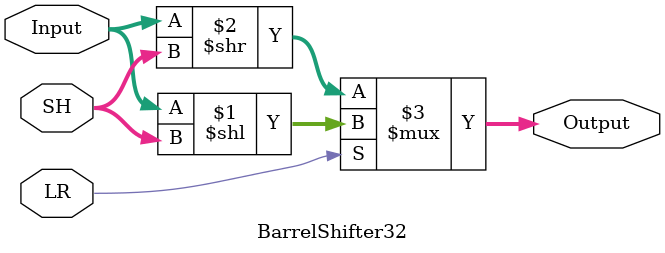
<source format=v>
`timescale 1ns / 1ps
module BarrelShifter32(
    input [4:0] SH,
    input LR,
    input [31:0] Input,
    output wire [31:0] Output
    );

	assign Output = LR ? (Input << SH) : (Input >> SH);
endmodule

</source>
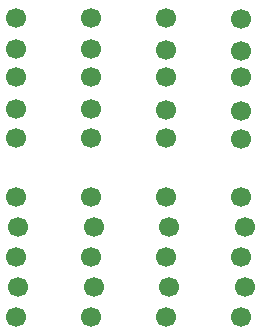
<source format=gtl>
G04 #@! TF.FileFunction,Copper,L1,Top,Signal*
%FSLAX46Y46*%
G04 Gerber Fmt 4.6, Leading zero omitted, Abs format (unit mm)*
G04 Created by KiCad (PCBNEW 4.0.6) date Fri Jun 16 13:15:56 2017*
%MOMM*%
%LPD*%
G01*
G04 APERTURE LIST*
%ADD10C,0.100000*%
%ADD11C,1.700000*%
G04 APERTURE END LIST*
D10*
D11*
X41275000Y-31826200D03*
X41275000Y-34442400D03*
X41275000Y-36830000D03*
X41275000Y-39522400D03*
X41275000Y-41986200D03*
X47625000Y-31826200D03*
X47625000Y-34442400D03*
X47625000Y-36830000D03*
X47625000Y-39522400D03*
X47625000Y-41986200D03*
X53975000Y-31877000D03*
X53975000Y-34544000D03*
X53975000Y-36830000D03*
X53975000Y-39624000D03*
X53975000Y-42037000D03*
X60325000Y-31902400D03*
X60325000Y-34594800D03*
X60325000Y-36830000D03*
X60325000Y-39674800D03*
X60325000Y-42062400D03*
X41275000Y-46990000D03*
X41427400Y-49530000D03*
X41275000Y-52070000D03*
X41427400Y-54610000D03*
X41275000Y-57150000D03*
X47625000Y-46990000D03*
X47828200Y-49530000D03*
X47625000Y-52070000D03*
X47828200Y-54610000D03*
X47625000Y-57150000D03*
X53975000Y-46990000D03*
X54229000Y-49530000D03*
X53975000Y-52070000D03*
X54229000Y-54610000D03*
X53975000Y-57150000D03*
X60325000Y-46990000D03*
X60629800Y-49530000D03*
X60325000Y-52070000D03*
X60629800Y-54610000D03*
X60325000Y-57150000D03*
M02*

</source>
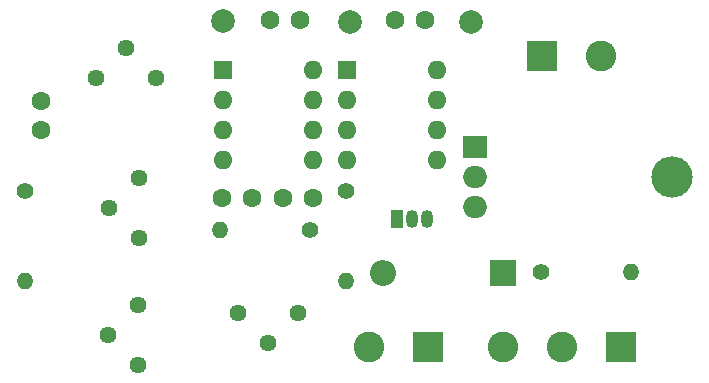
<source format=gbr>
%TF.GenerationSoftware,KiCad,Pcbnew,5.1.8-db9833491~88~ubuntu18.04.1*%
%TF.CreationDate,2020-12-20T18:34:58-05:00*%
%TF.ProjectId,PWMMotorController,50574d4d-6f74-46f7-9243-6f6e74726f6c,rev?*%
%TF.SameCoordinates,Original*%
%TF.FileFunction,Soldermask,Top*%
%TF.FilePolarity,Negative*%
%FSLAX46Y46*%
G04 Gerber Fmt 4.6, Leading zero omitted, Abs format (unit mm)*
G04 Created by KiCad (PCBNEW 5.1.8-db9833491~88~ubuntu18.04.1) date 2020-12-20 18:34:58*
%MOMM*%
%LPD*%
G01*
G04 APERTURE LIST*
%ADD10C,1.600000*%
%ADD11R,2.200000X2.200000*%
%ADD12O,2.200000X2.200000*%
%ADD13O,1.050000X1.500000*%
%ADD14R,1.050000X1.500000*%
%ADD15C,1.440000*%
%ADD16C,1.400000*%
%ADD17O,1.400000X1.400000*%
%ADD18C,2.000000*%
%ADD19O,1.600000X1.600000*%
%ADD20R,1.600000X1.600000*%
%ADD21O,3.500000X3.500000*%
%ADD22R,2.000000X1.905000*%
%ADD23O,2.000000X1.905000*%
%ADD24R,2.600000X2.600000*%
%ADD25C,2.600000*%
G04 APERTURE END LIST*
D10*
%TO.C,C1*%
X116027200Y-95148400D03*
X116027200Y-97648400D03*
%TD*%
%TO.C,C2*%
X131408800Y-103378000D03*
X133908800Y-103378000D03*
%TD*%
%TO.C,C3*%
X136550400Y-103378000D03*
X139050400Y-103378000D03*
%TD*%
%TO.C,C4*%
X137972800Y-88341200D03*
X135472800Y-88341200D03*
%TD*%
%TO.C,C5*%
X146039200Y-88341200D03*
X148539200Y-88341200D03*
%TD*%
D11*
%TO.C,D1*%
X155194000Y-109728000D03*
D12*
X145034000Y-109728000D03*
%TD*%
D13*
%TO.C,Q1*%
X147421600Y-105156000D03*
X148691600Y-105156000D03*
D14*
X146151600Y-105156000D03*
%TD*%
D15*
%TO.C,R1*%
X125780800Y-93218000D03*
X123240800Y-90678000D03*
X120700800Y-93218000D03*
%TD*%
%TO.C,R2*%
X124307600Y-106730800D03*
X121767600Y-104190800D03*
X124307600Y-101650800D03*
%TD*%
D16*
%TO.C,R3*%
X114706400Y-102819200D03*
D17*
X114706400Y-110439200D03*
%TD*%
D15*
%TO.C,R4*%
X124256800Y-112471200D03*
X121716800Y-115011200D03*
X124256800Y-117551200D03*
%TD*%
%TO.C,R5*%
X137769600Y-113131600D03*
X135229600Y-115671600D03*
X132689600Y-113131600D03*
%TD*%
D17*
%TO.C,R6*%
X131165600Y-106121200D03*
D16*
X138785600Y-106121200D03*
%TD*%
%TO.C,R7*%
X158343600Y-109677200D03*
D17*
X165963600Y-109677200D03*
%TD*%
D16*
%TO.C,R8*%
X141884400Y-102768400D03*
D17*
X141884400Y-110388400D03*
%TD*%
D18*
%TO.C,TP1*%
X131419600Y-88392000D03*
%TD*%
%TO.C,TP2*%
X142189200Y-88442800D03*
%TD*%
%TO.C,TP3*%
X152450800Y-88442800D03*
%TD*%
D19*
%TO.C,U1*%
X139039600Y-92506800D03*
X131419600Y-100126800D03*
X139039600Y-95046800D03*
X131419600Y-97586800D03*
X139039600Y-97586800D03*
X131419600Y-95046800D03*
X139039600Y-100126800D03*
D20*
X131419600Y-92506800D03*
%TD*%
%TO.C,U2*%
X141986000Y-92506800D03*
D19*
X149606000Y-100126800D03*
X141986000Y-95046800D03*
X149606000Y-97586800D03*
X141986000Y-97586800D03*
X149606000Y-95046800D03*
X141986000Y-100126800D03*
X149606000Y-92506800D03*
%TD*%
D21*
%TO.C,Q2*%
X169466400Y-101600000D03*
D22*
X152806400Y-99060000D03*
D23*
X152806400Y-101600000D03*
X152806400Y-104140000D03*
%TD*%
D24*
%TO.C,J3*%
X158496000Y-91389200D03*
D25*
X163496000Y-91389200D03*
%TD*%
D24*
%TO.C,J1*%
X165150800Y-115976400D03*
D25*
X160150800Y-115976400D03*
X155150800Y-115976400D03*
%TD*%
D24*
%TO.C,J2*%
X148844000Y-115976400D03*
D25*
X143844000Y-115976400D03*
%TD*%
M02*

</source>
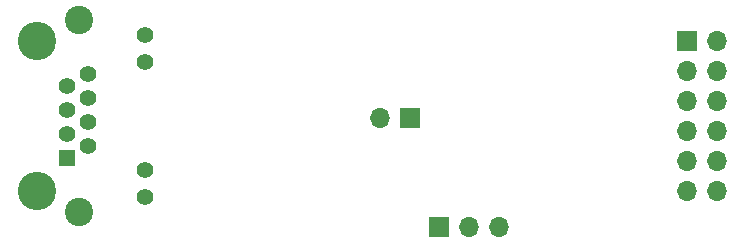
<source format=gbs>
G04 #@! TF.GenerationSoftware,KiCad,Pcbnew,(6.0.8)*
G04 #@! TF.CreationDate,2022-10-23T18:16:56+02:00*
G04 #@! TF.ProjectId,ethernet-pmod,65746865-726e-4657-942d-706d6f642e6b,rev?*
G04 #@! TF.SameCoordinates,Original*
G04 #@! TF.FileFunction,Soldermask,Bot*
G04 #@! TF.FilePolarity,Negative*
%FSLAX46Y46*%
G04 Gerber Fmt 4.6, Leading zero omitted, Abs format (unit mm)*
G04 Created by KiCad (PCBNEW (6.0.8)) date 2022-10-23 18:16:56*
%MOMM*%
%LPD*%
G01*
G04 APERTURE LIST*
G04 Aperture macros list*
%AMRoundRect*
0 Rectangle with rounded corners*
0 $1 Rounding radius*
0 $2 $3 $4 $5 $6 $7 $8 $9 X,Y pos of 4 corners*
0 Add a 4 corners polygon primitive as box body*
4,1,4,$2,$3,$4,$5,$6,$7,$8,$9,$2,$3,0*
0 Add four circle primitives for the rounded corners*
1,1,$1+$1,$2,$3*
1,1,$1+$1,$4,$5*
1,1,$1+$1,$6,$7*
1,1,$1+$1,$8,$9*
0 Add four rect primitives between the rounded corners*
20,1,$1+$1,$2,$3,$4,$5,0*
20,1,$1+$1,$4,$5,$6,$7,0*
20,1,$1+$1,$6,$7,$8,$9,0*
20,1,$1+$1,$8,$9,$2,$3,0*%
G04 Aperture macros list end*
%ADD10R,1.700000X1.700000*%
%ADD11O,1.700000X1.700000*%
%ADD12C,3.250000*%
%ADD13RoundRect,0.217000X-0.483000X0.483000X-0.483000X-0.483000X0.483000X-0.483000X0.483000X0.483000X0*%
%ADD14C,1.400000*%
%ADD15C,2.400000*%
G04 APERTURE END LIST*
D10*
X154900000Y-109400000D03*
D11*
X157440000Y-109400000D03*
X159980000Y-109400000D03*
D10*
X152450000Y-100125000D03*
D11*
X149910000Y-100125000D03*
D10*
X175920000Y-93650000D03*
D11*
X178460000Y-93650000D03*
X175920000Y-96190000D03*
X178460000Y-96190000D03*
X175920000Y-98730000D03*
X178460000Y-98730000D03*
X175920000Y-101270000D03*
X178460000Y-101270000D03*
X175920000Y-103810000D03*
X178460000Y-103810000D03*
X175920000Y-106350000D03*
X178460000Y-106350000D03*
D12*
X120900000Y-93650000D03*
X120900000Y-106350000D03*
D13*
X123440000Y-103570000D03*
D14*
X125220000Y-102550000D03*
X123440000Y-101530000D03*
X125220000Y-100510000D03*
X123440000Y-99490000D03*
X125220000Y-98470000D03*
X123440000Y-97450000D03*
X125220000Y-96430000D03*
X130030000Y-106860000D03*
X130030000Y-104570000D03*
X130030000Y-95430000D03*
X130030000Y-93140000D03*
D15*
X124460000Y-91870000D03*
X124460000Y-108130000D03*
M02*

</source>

▸ Task item
Reproduce word for word, with pictures dropped, only the part of the material above that opens with the line containing "X47625000Y-57150000D03*" and closes with the line containing "X133908800Y-103378000D03*".

▸ Exercise solution
X47625000Y-57150000D03*
X53975000Y-46990000D03*
X54229000Y-49530000D03*
X53975000Y-52070000D03*
X54229000Y-54610000D03*
X53975000Y-57150000D03*
X60325000Y-46990000D03*
X60629800Y-49530000D03*
X60325000Y-52070000D03*
X60629800Y-54610000D03*
X60325000Y-57150000D03*
M02*

</source>
<source format=gbr>
%TF.GenerationSoftware,KiCad,Pcbnew,5.1.8-db9833491~88~ubuntu18.04.1*%
%TF.CreationDate,2020-12-20T18:34:58-05:00*%
%TF.ProjectId,PWMMotorController,50574d4d-6f74-46f7-9243-6f6e74726f6c,rev?*%
%TF.SameCoordinates,Original*%
%TF.FileFunction,Soldermask,Top*%
%TF.FilePolarity,Negative*%
%FSLAX46Y46*%
G04 Gerber Fmt 4.6, Leading zero omitted, Abs format (unit mm)*
G04 Created by KiCad (PCBNEW 5.1.8-db9833491~88~ubuntu18.04.1) date 2020-12-20 18:34:58*
%MOMM*%
%LPD*%
G01*
G04 APERTURE LIST*
%ADD10C,1.600000*%
%ADD11R,2.200000X2.200000*%
%ADD12O,2.200000X2.200000*%
%ADD13O,1.050000X1.500000*%
%ADD14R,1.050000X1.500000*%
%ADD15C,1.440000*%
%ADD16C,1.400000*%
%ADD17O,1.400000X1.400000*%
%ADD18C,2.000000*%
%ADD19O,1.600000X1.600000*%
%ADD20R,1.600000X1.600000*%
%ADD21O,3.500000X3.500000*%
%ADD22R,2.000000X1.905000*%
%ADD23O,2.000000X1.905000*%
%ADD24R,2.600000X2.600000*%
%ADD25C,2.600000*%
G04 APERTURE END LIST*
D10*
%TO.C,C1*%
X116027200Y-95148400D03*
X116027200Y-97648400D03*
%TD*%
%TO.C,C2*%
X131408800Y-103378000D03*
X133908800Y-103378000D03*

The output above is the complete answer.